Fleetwood Mac certainly don't look like reforming again anytime soon (the last group release was the acclaimed "Say You Will" in 2003), but "In Your Dreams" does at least herd three of the favoured line-up together again - Nicks (obviously), Buckingham and Fleetwood contribute at various points. Main right-hand man to Nicks, however, turns out to be Dave Stewart, a huge name in his own right, both as a producer to the stars and erstwhile founder member of Eurythmics. King session-musician, Waddy Wachtel, also makes a few appearances, as does Heartbreakers member, Mike Campbell.

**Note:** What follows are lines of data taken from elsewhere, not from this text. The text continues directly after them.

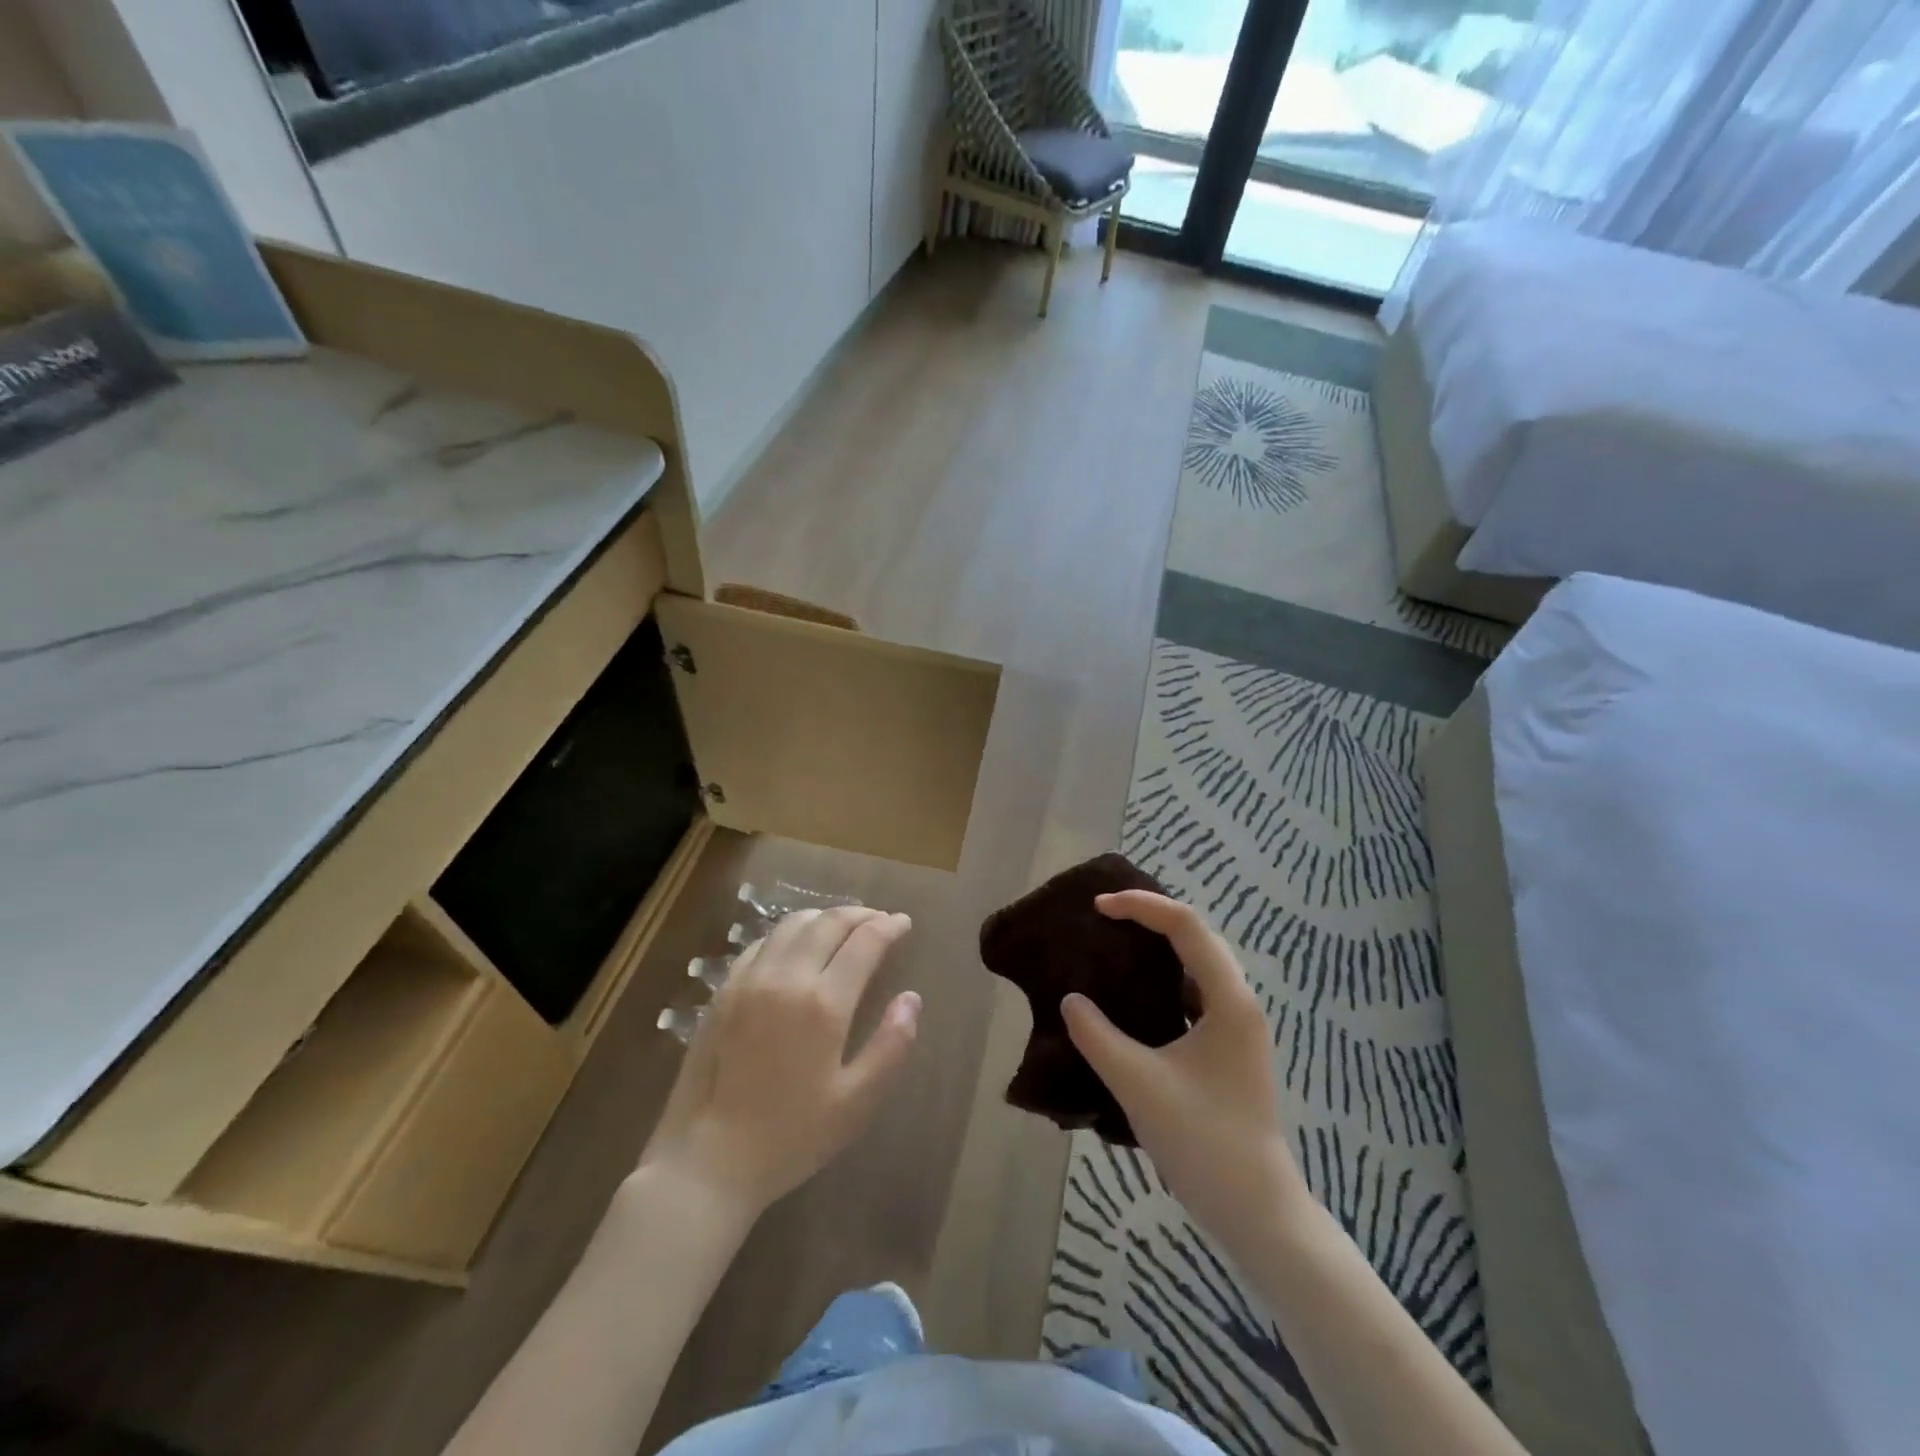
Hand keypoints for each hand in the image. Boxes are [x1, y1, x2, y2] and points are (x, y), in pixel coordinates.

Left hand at [640, 906, 921, 1213]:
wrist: (707, 1162)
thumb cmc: (790, 1137)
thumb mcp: (856, 1103)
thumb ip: (891, 1046)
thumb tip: (911, 998)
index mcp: (824, 1004)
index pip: (864, 942)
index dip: (889, 926)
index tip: (904, 923)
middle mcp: (786, 978)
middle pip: (829, 923)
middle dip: (860, 914)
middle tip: (879, 920)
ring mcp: (749, 981)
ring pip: (792, 925)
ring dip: (824, 917)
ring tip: (842, 926)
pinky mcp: (723, 992)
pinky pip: (761, 943)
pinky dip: (788, 933)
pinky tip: (795, 946)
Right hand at [1062, 891, 1308, 1245]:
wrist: (1256, 1211)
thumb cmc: (1203, 1141)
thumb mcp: (1138, 1084)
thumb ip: (1097, 1036)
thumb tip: (1070, 1001)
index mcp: (1229, 1000)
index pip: (1186, 926)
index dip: (1141, 906)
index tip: (1098, 908)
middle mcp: (1239, 1003)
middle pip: (1196, 936)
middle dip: (1151, 917)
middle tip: (1104, 916)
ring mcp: (1236, 1027)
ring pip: (1196, 965)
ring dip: (1158, 947)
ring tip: (1114, 943)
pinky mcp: (1227, 1049)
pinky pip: (1192, 993)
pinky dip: (1161, 980)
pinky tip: (1131, 995)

As Stevie Nicks albums go, this rates as one of her best, mainly due to its consistent delivery of pin-sharp rock-songs and beguiling choruses. From early track "Secret Love" (rumoured to have been mooted for the self-titled Mac album of 1977), kicks things off in typical fashion and has already done a turn on American radio - it's true grown-ups' pop-rock, but that doesn't make a dull prospect by any means. The album continues favourably with "For What It's Worth" and the first Stewart/Nicks co-composition, "In Your Dreams", giving the impression that her upcoming exclusive UK appearance at Hard Rock Calling may prove to be a special treat after all.

In truth, there aren't that many poor moments amongst the 14 songs, although mawkishness does sneak into "Soldier's Angel" - yet she can ramp up some classic hooks, particularly on "Moonlight" and the Edgar Allan Poe-influenced, "Annabel Lee". I suppose my only criticism of "In Your Dreams" is its length - we live in an age of drawn-out albums and, at 69 minutes, yes you get value for money, but you also get a couple of songs too many, methinks. Otherwise, Stevie Nicks still knows how to paint a picture and sing a song.